● TASK REQUIREMENTS: Retype the material below word for word, omitting the pictures.

● RECORD SET:

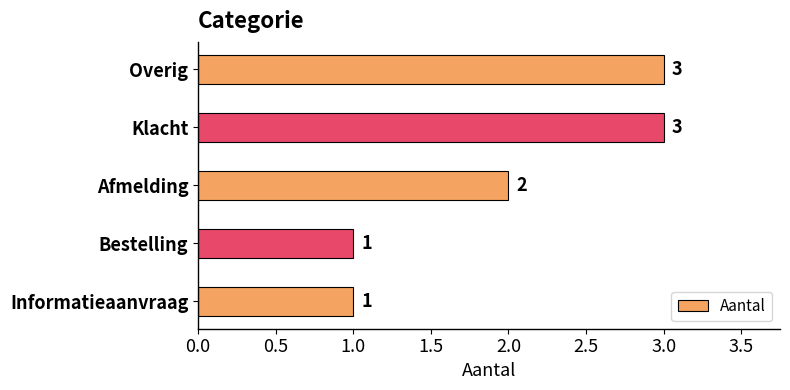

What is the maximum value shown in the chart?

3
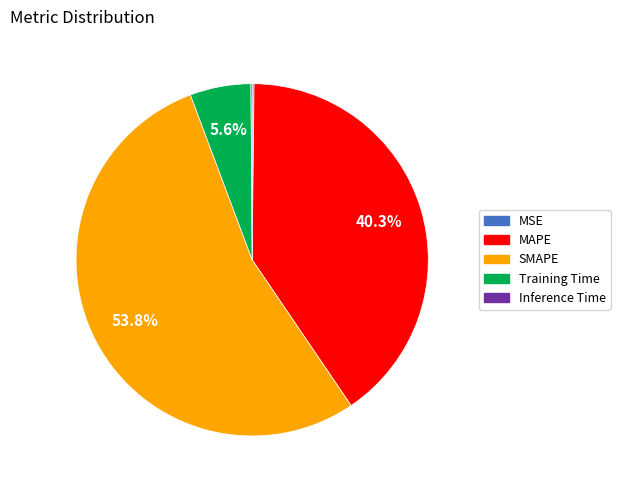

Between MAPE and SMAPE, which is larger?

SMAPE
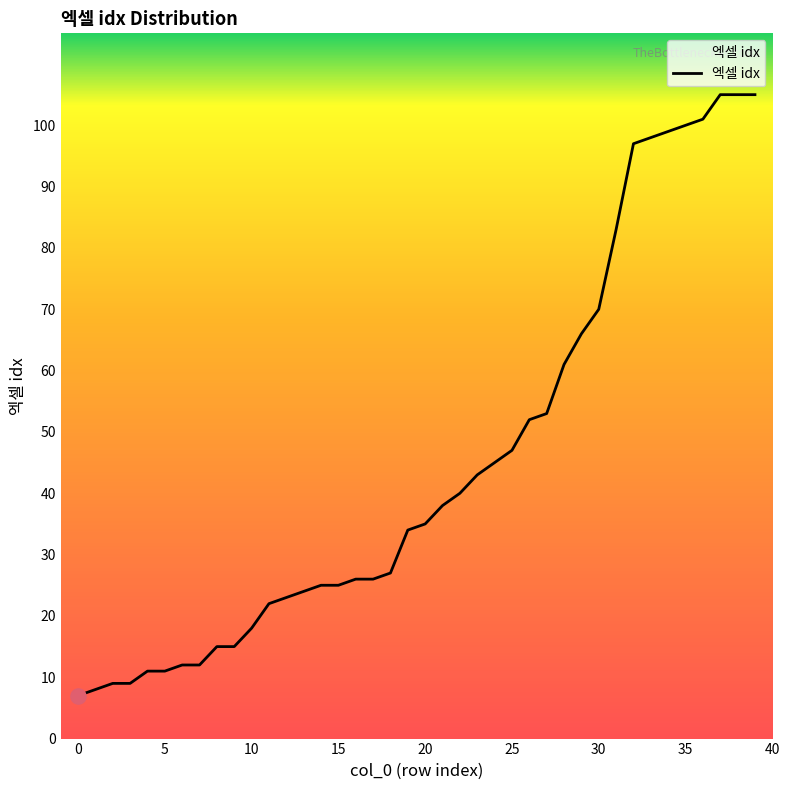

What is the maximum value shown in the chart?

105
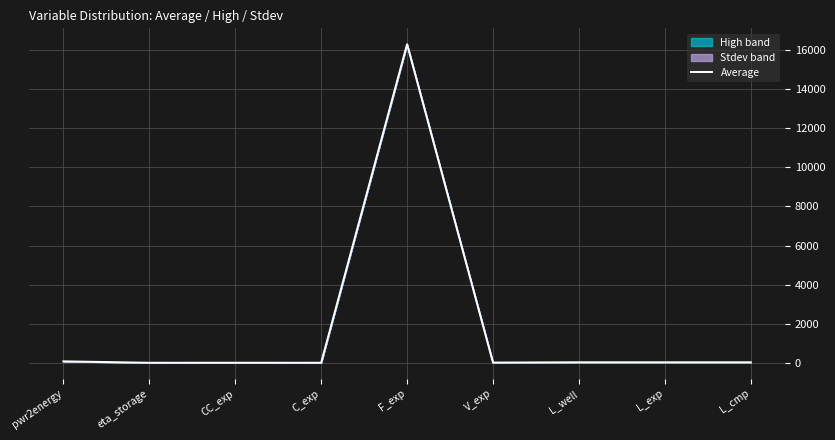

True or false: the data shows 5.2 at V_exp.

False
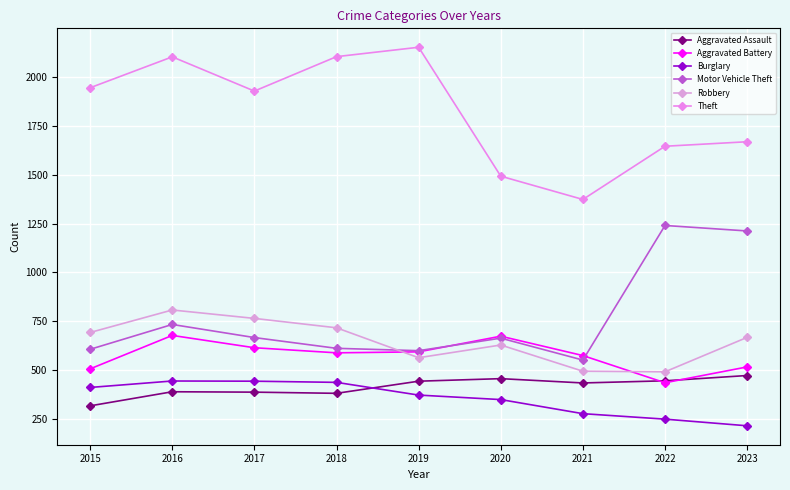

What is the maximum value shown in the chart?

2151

● EXERCISE RESPONSE:
What is the maximum value shown in the chart?

3

Between MAPE and SMAPE, which is larger?

SMAPE

What is the maximum value shown in the chart?

105

True or false: the data shows 5.2 at V_exp.

False

What is the maximum value shown in the chart?

2151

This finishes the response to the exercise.